Umgeben von exotischen Einkaufsläden, einem neuen Nachtclub (zentralplus berichtete) und viel Multikulti ist es fast ein Unikum, das «Absacker-Stübli» an der Baselstrasse. «Als ich von den schlimmen Folgen des Trinkens las, gab ich sofort das Lesen auf – zum Wohl!» steht in rosaroter Kreide auf einer Schiefertafel neben der Eingangstür.

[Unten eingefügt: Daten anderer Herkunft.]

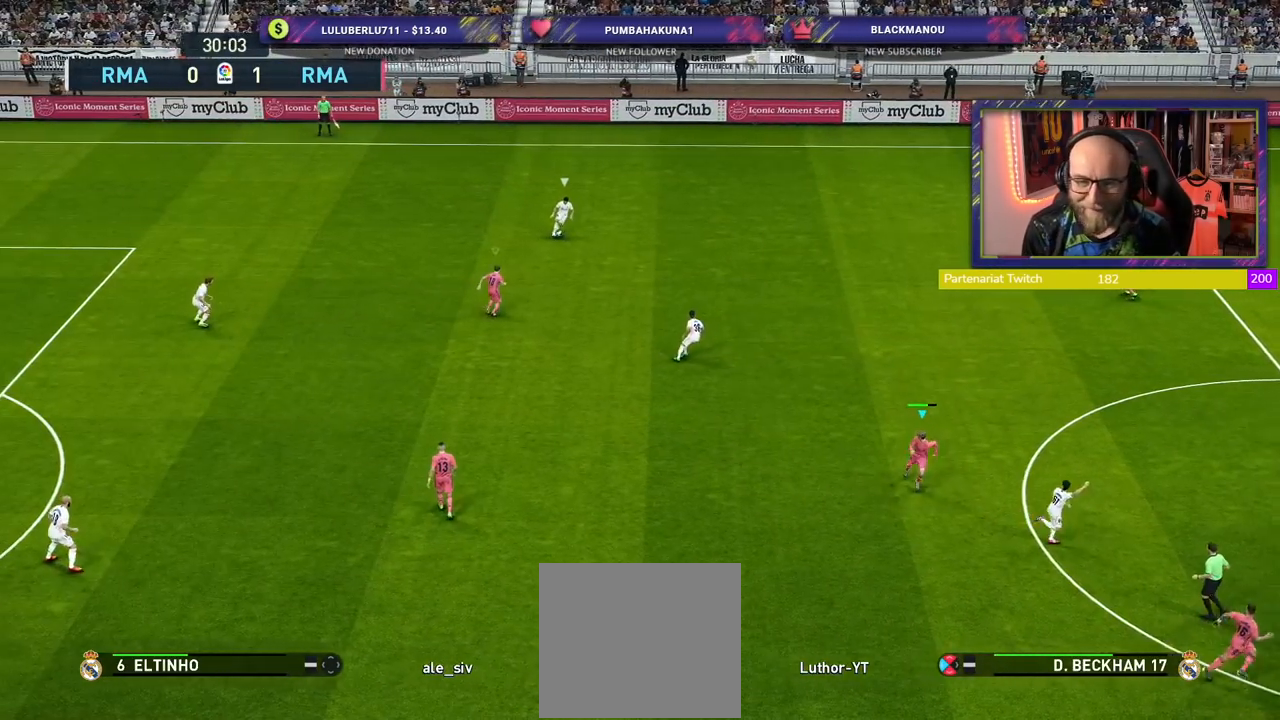
{"buttons": ["SQUARE", "R2"], "left_stick": "up-right", "right_stick": "center", "events": [[460, "left_stick", "up-right"]]}
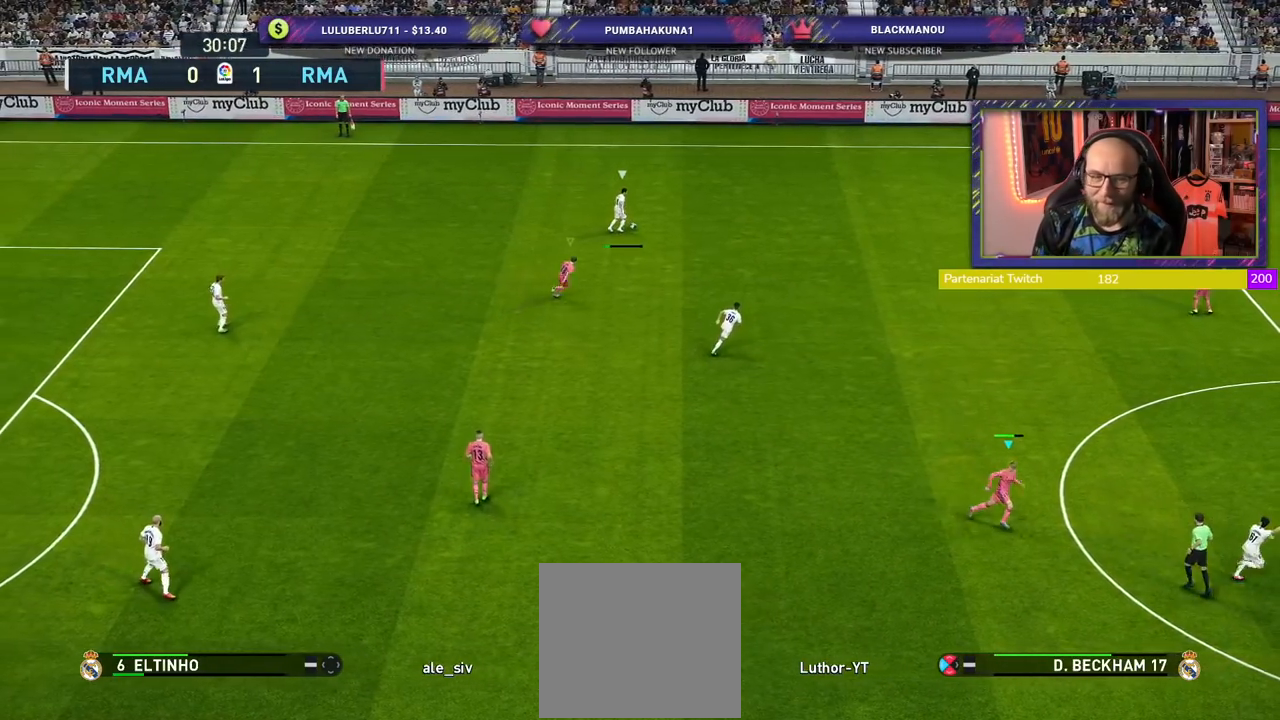
{"buttons": ["CROSS", "R2"], "left_stick": "center", "right_stick": "center", "events": [[200, "SQUARE", "up"], [280, "L1", "down"], [420, "L1", "up"], [460, "CROSS", "down"], [460, "left_stick", "center"]]}
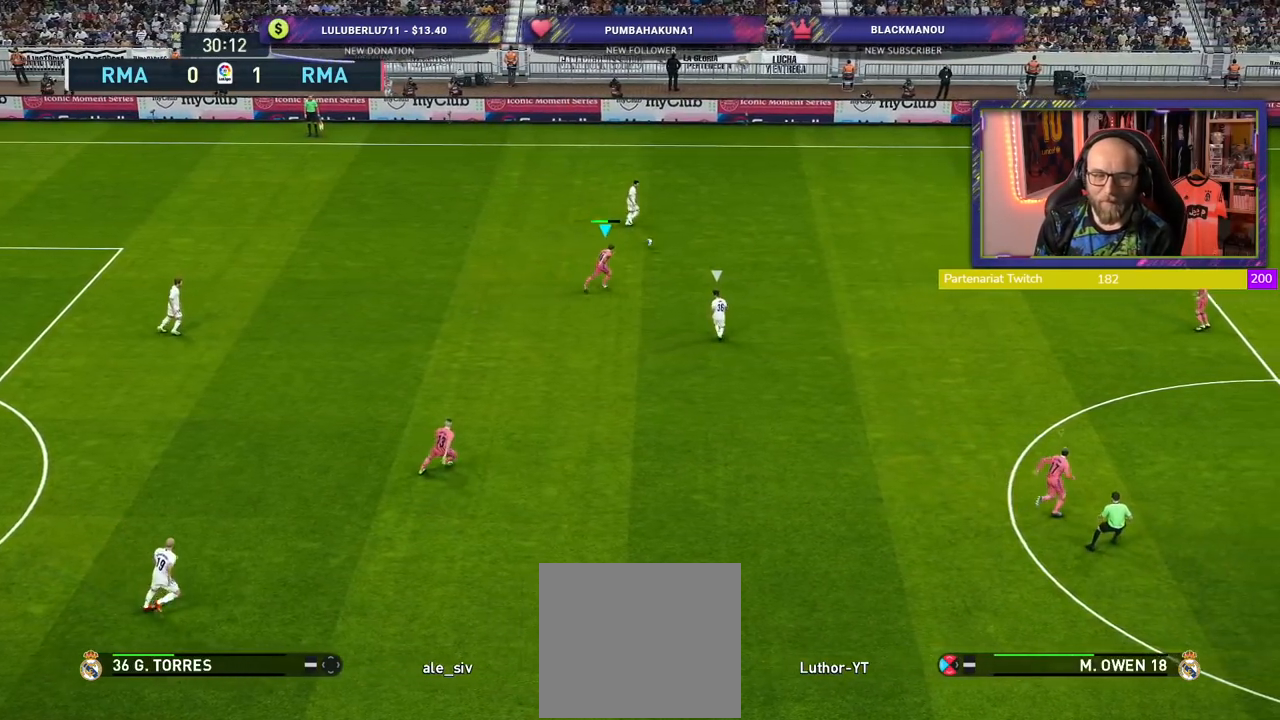
{"buttons": ["CROSS"], "left_stick": "center", "right_stick": "center", "events": [[240, "R2", "up"]]}
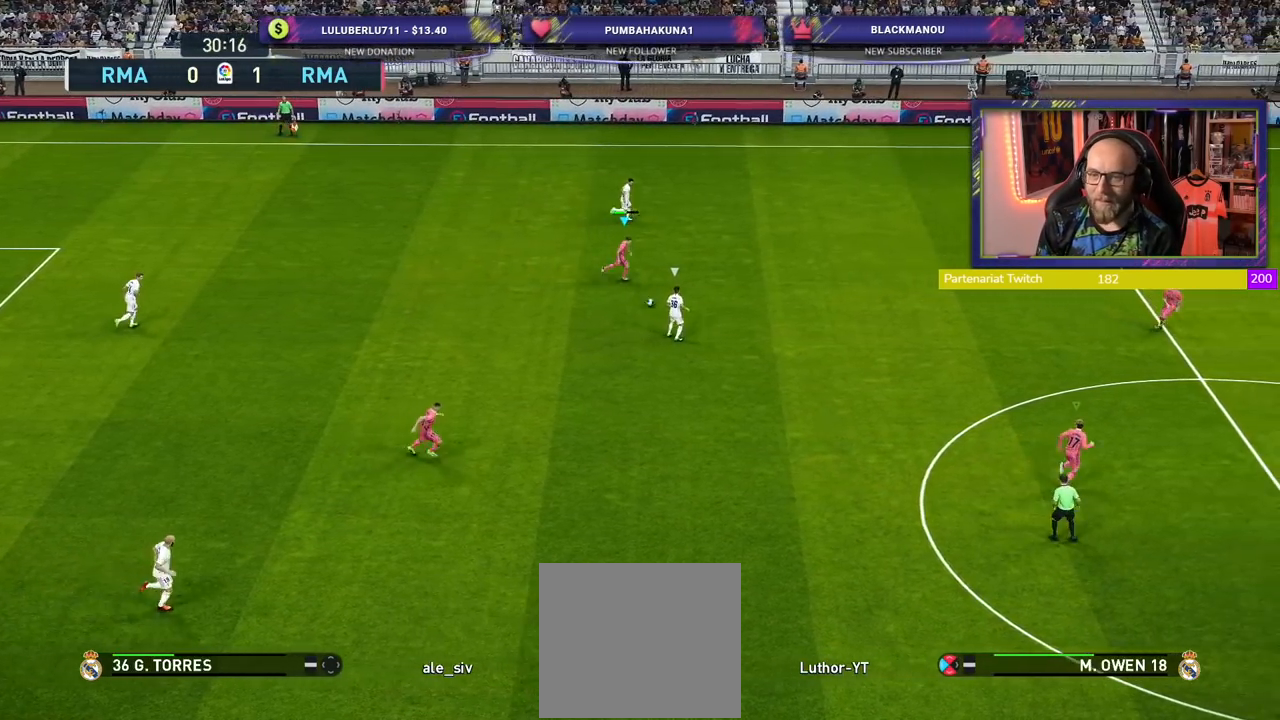
{"buttons": ["CROSS"], "left_stick": "down-left", "right_stick": "center", "events": [[80, "left_stick", "down-left"], [140, "left_stick", "down"], [340, "left_stick", "down-left"], [360, "L1", "down"], [480, "L1", "up"]]}
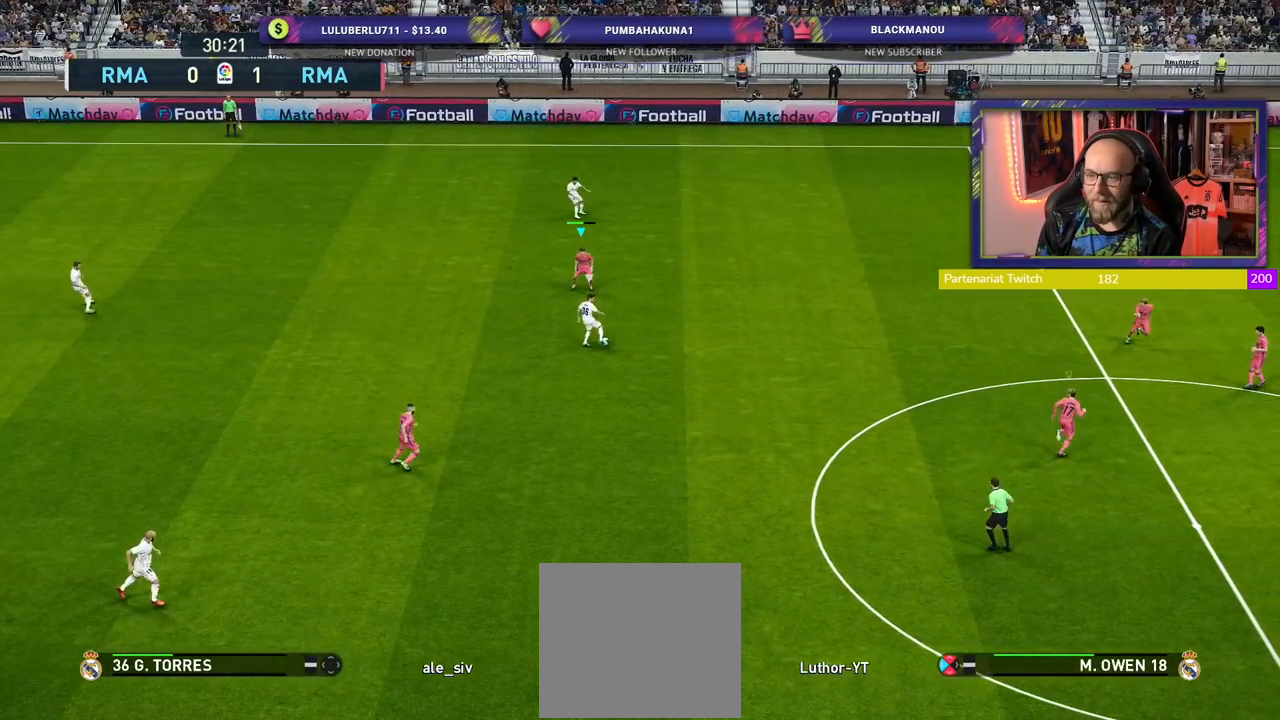
{"buttons": ["SQUARE", "R2"], "left_stick": "down", "right_stick": "center", "events": [[140, "CROSS", "up"], [180, "left_stick", "down"], [200, "R2", "down"], [260, "SQUARE", "down"]]}
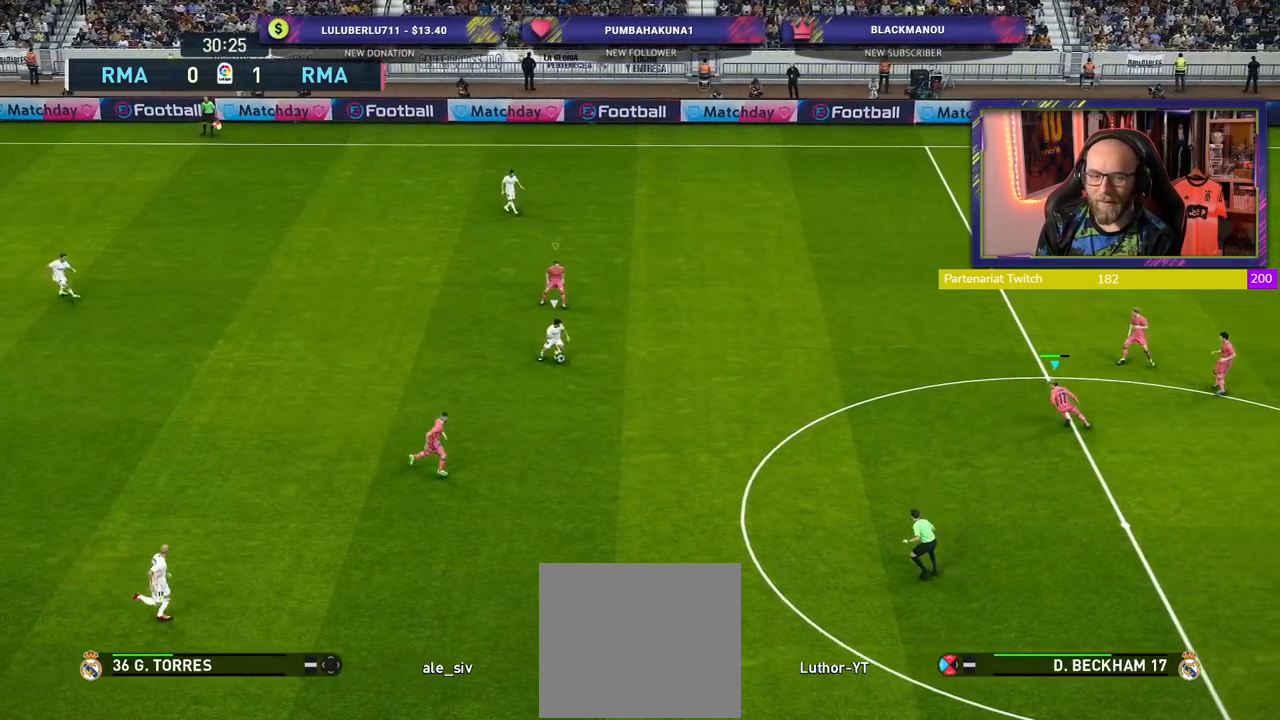
{"buttons": ["SQUARE", "R2"], "left_stick": "down", "right_stick": "center", "events": []}
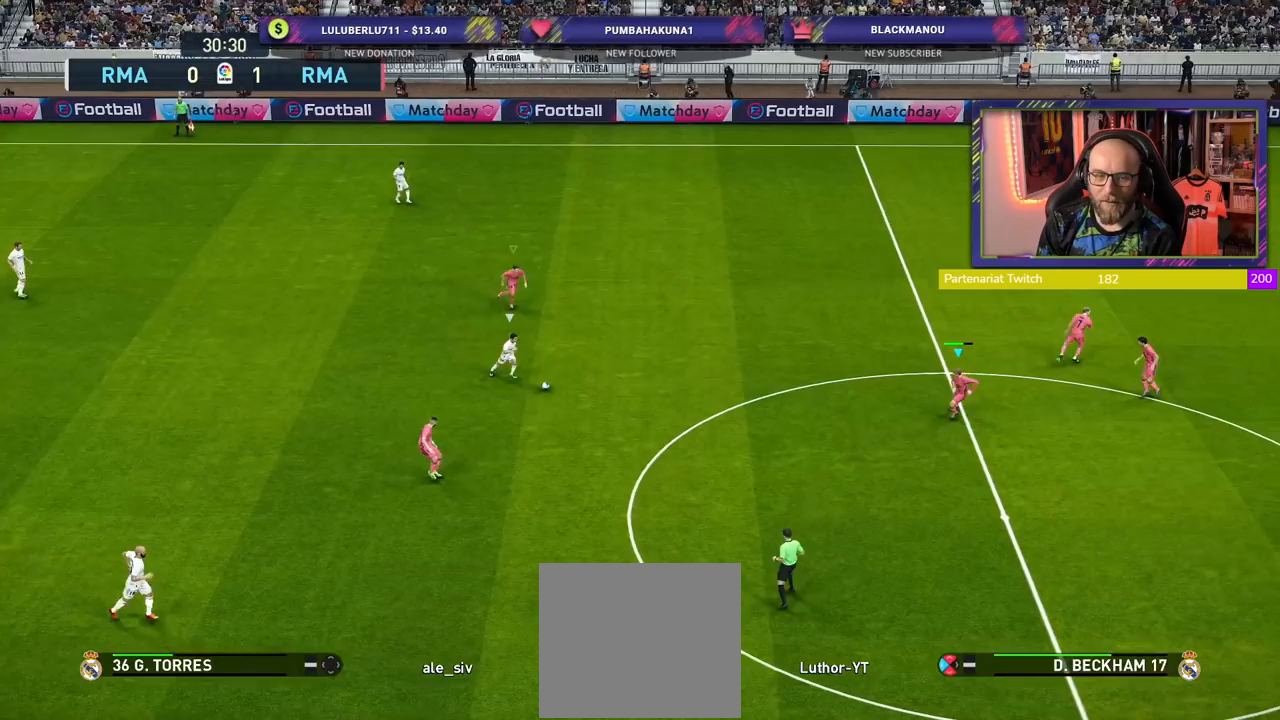
{"buttons": ["R2"], "left_stick": "down-left", "right_stick": "center", "events": [[80, "L1", "down"], [240, "L1", "up"], [240, "SQUARE", "up"], [240, "left_stick", "down-left"]]}
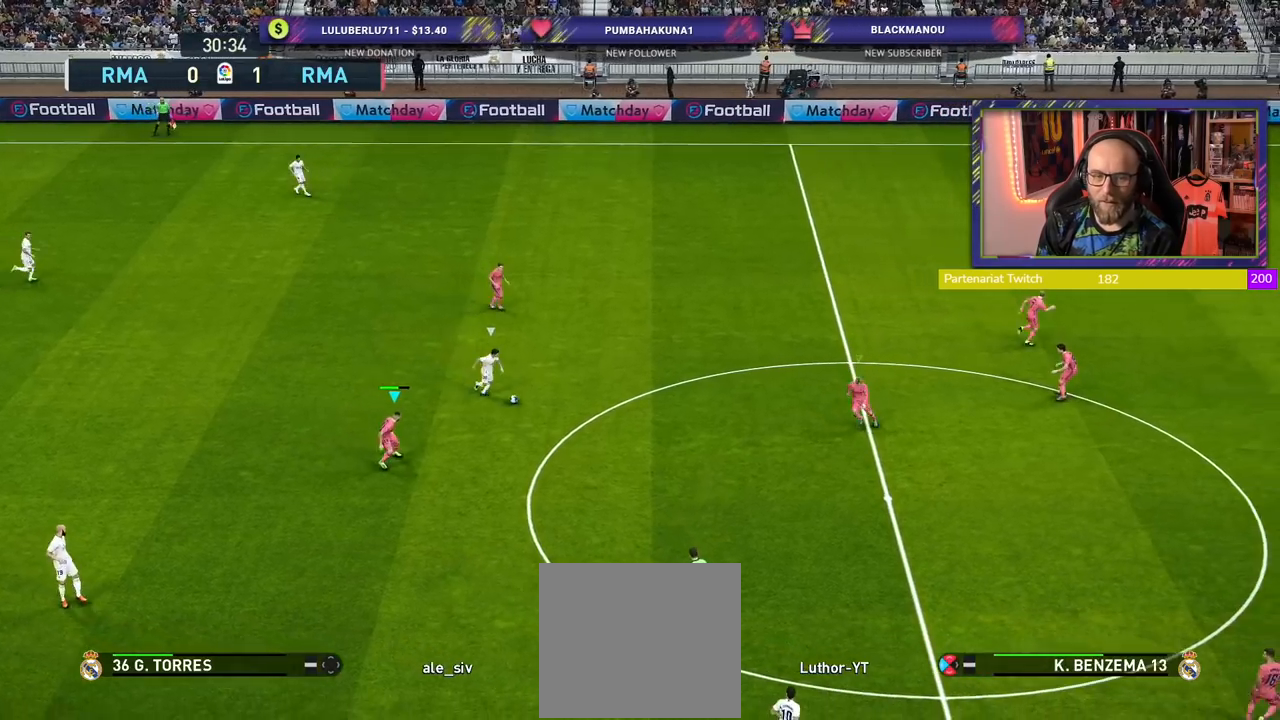
{"buttons": ["CROSS", "L1", "R2"], "left_stick": "down-left", "right_stick": "center", "events": [[80, "CROSS", "down"], [380, "L1", "down"]]}
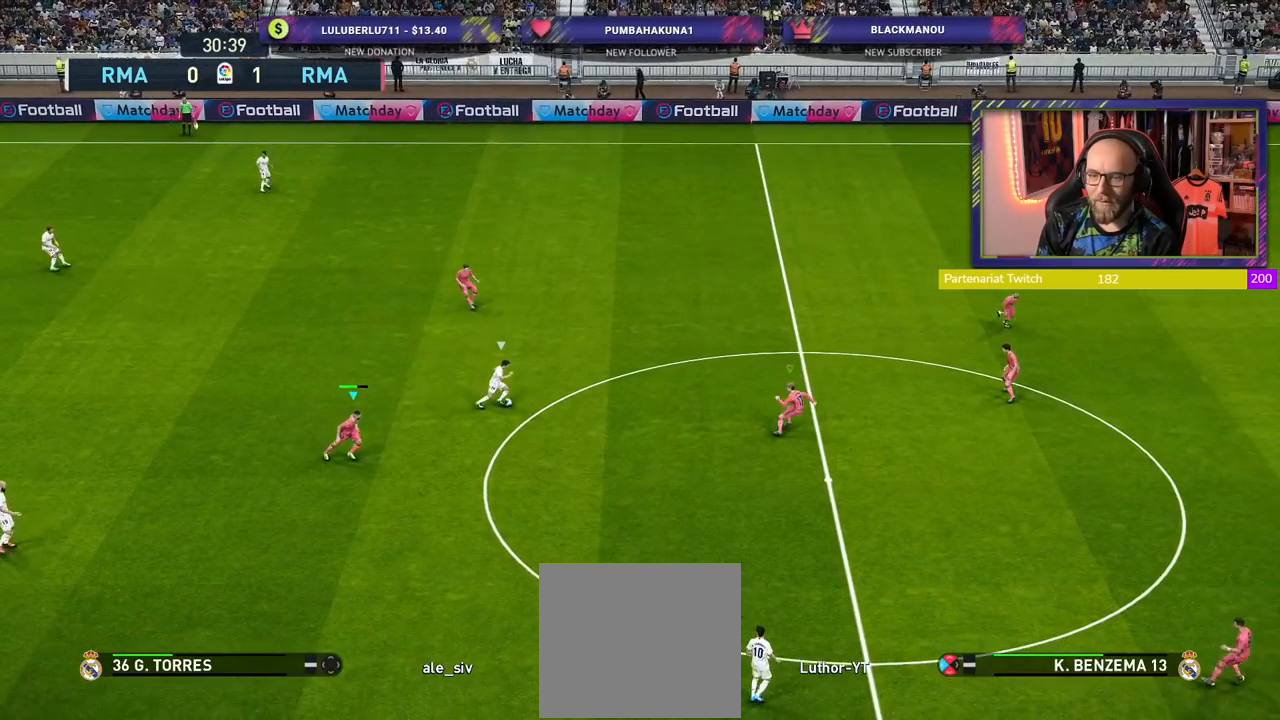
{"buttons": ["SQUARE", "R2"], "left_stick": "down", "right_stick": "center", "events": [[20, "L1", "up"], [160, "left_stick", "down"], [240, "CROSS", "up"], [480, "SQUARE", "down"]]}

«Wenn ich für jedes Foto und jeden Schmunzler, den diese Sprüche auslösen, einen Franken bekommen würde …», sagt Karin Hilty schmunzelnd, als zentralplus sie an einem Montagmorgen besucht. Hilty ist die treibende Kraft hinter dem «Absacker-Stübli», das 2022 aus der «Brooklyn Bar» entstanden ist (zentralplus berichtete). Hier treffen Stammtischkultur auf «Füschtu», Frühschoppen und Zigaretten. Während Raucherlokale in Luzern eine aussterbende Spezies darstellen (zentralplus berichtete), halten Hilty und ihr Team diesbezüglich die Fahne hoch.

Hilty lernt von 0 auf 100

Viel ist an diesem Morgen nicht los. Die Baselstrasse ist im Aufwachmodus, und im «Absacker-Stübli» herrscht ebenfalls noch gepflegte Ruhe. Im schlicht eingerichteten Lokal – auf Schickimicki wird hier bewusst verzichtet – ist nur eine Handvoll Gäste, die Kaffee trinken und Zeitung lesen. Mit dem Verlauf seit der Neueröffnung sind Karin Hilty und ihr Mann Daniel Kaufmann, der im Betrieb ebenfalls mitmischt, zufrieden. Mehrheitlich zumindest. Aber von vorne.

Stammgäste müssen keine Bestellung aufgeben. Karin Hilty weiss, was gewünscht ist. (Bild: cbu)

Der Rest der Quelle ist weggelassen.